Sunday, December 23, 2018

One Solitary Life

It's been a busy missionary transfer week this week. Along with the normal companionship changes every six weeks, we've said sad good-byes to those who've completed their missions and welcomed a shiny new group of elders and sisters fresh from the MTC. And the work moves forward.

Now, as we inch closer and closer to Christmas Day this year, our preparations are turning our hearts to the real reason we celebrate. Amidst all the hustle and bustle, the to-do lists, the holiday food, the music and performances, the parties and gatherings, and the gift buying/giving, gentle reminders emerge here and there that it was all originally designed to celebrate and give honor to our Lord and Savior, Jesus Christ.

Many years ago, as a young teenager, I remember reading a simple tribute that, to me, said it all. I think I may have originally read it in the Reader's Digest. It's only a few paragraphs long, but it speaks volumes. Dr. James Allan Francis, a Baptist pastor in Los Angeles, wrote and presented it as part of his Sunday sermon sometime during 1926. It is as true today as it was then.




ONE SOLITARY LIFE

"Here is a man who was born in an obscure village, the child of a peasant woman. He grew up in another village. He worked in a carpenter shop until He was thirty. Then, for three years, He was an itinerant preacher.

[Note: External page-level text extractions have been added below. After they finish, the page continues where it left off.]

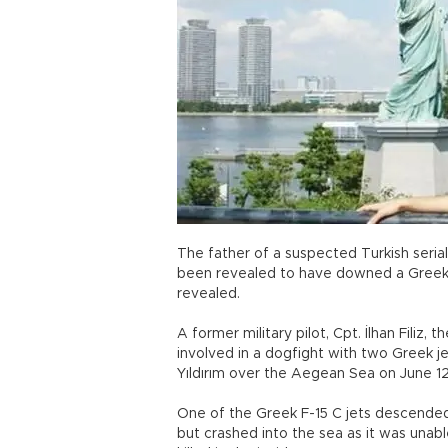
The father of a suspected Turkish serial
been revealed to have downed a Greek j
revealed.
A former military pilot, Cpt. İlhan Filiz, t
involved in a dogfight with two Greek jet
Yıldırım over the Aegean Sea on June 12
One of the Greek F-15 C jets descended 
but crashed into the sea as it was unab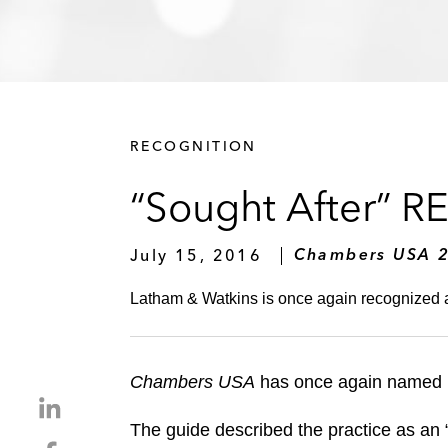
RECOGNITION
“Sought After” RE
July 15, 2016
Chambers USA 
Latham & Watkins is once again recognized a
Chambers USA
has once again named La
S
h
The guide described the practice as an 
S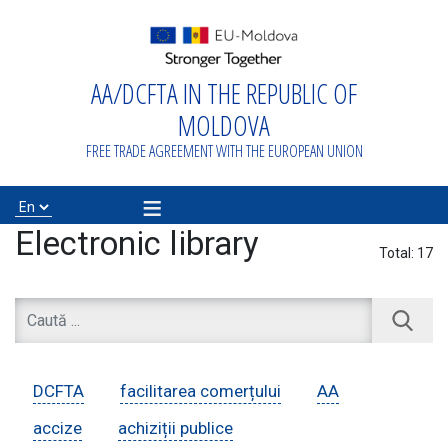
AA/DCFTA IN THE REPUBLIC OF
Home
MOLDOVA
About
FREE TRADE AGREEMENT WITH THE EUROPEAN UNION
AA/DCFTA
≡
Info Business
Electronic library
Total:
17
Export/Import
Proiecte de
DCFTA
facilitarea comerțului
AA
asistență
accize
achiziții publice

"He never owned a home. He never wrote a book. He never held an office. He never had a family. He never went to college. He never put His foot inside a big city. He never traveled two hundred miles from the place He was born. He never did one of the things that usually accompany greatness. He had no credentials but Himself....

"While still a young man, the tide of popular opinion turned against Him. His friends ran away. One of them denied Him. He was turned over to His enemies. He went through the mockery of a trial. He was nailed upon a cross between two thieves. While He was dying, His executioners gambled for the only piece of property He had on earth - His coat. When He was dead, He was laid in a borrowed grave through the pity of a friend.

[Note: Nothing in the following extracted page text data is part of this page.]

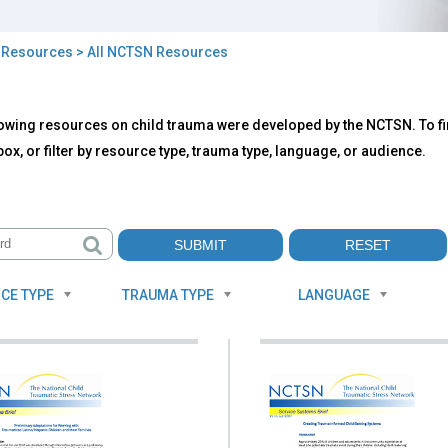
>
Resources
> All NCTSN Resources
owing resources on child trauma were developed by the NCTSN. To fin
TSN
ox, or filter by resource type, trauma type, language, or audience.
ources
CE TYPE
TRAUMA TYPE
LANGUAGE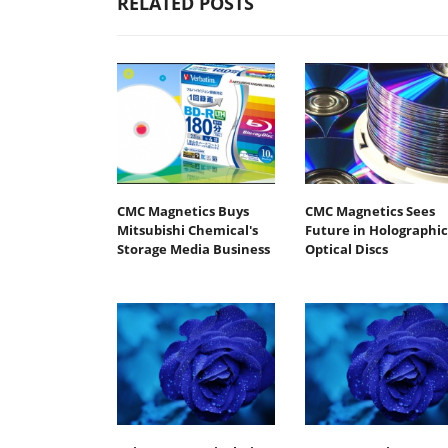
RELATED POSTS
CMC Magnetics Buys
CMC Magnetics Sees
Mitsubishi Chemical's
Future in Holographic
Storage Media Business
Optical Discs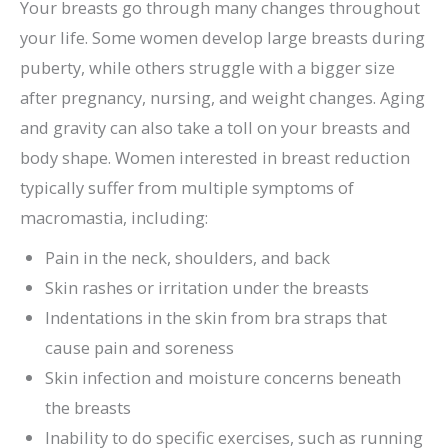
Your breasts go through many changes throughout
your life. Some women develop large breasts during
puberty, while others struggle with a bigger size
after pregnancy, nursing, and weight changes. Aging
and gravity can also take a toll on your breasts and
body shape. Women interested in breast reduction
typically suffer from multiple symptoms of
macromastia, including:
Pain in the neck, shoulders, and back
Skin rashes or irritation under the breasts
Indentations in the skin from bra straps that
cause pain and soreness
Skin infection and moisture concerns beneath
the breasts
Inability to do specific exercises, such as running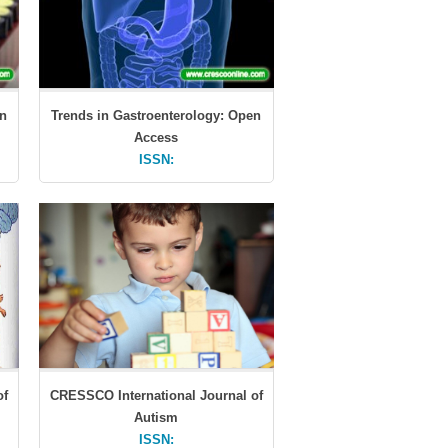
en
Trends in Gastroenterology: Open
Access
ISSN:
of
CRESSCO International Journal of
Autism
ISSN: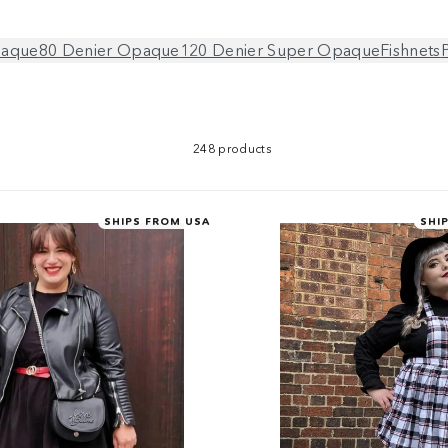
paque
80 Denier Opaque
120 Denier Super Opaque
Fishnets
248 products
SHIPS FROM USA
SHI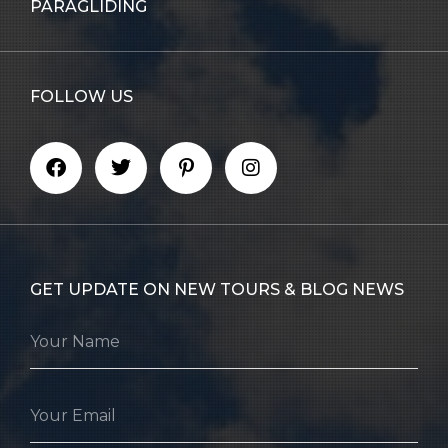
PARAGLIDING
FOLLOW US
GET UPDATE ON NEW TOURS & BLOG NEWS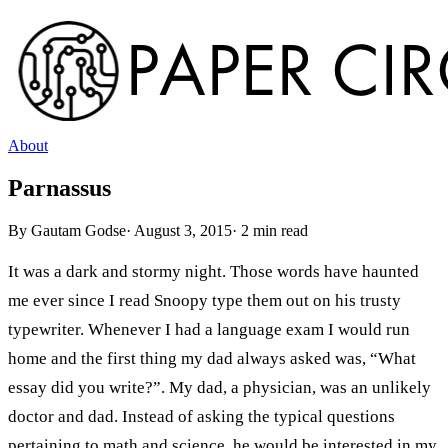
About
Parnassus
By
Gautam Godse
·
August 3, 2015
·
2
min read
It was a dark and stormy night. Those words have haunted
me ever since I read Snoopy type them out on his trusty
typewriter. Whenever I had a language exam I would run
home and the first thing my dad always asked was, “What
essay did you write?”. My dad, a physician, was an unlikely
doctor and dad. Instead of asking the typical questions
pertaining to math and science, he would be interested in my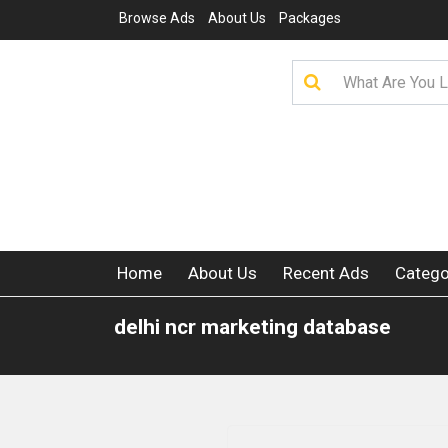
Browse Ads
About Us
Packages
Home
About Us
Recent Ads
Catego
delhi ncr marketing database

"Nineteen [now twenty] long centuries have come and gone, and today He is a centerpiece of the human race and leader of the column of progress.

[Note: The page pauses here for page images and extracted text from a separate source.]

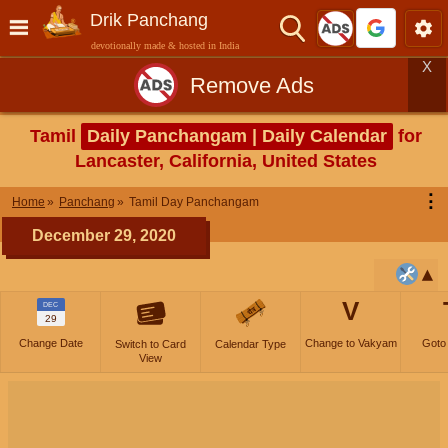
Drik Panchang
devotionally made & hosted in India
X
Remove Ads
Tamil
Daily Panchangam | Daily Calendar
for
Lancaster, California, United States
⋮
Home
Panchang
Tamil Day Panchangam
December 29, 2020
V
DEC
29
Change Date
Change to Vakyam
Goto
Switch to Card
Calendar Type
View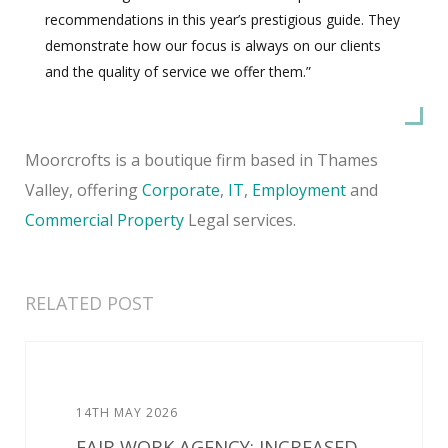
recommendations in this year’s prestigious guide. They
demonstrate how our focus is always on our clients
and the quality of service we offer them.”
Moorcrofts is a boutique firm based in Thames
Valley, offering
Corporate
,
IT
,
Employment
and
Commercial Property
Legal services.
RELATED POST
14TH MAY 2026
FAIR WORK AGENCY: INCREASED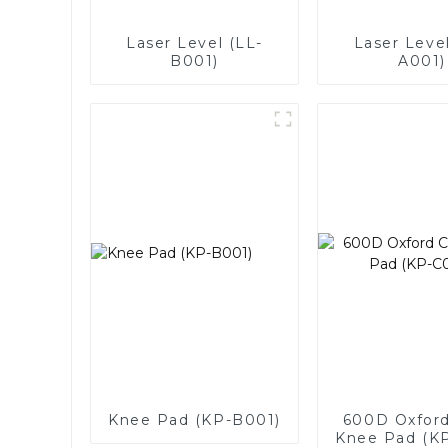
Laser Level (LL-
Laser Level
B001)
A001)
Knee Pad (KP-B001)
600D Oxford
Knee Pad (K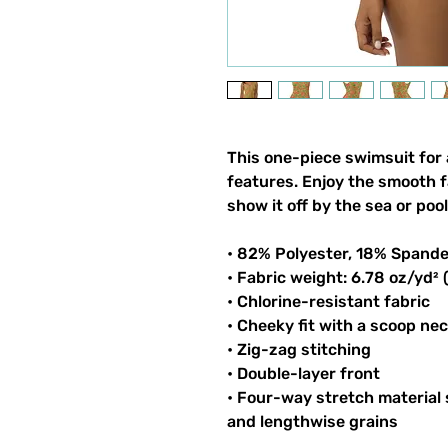
This one-piece swimsuit for al
features. Enjoy the smooth fa
show it off by the sea or pool
• 82% Polyester, 18% Spand
• Fabric weight: 6.78 oz/yd²
• Chlorine-resistant fabric
• Cheeky fit with a scoop ne
• Zig-zag stitching
• Double-layer front 
• Four-way stretch material 
and lengthwise grains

"I am far within the mark when I say that all the armies that ever marched, all the navies that were ever built; all the parliaments that ever sat and all the kings that ever reigned, put together, have not affected the life of man upon this earth as powerfully as has that One Solitary Life."



He is the Lord of lords, the King of kings, and the Savior and Redeemer of all the world. He is Jesus Christ. It is through Him, His sacrifice and His atonement for our sins that we have the hope and promise that we can return to live with Him and with God again one day, in love and peace - forever.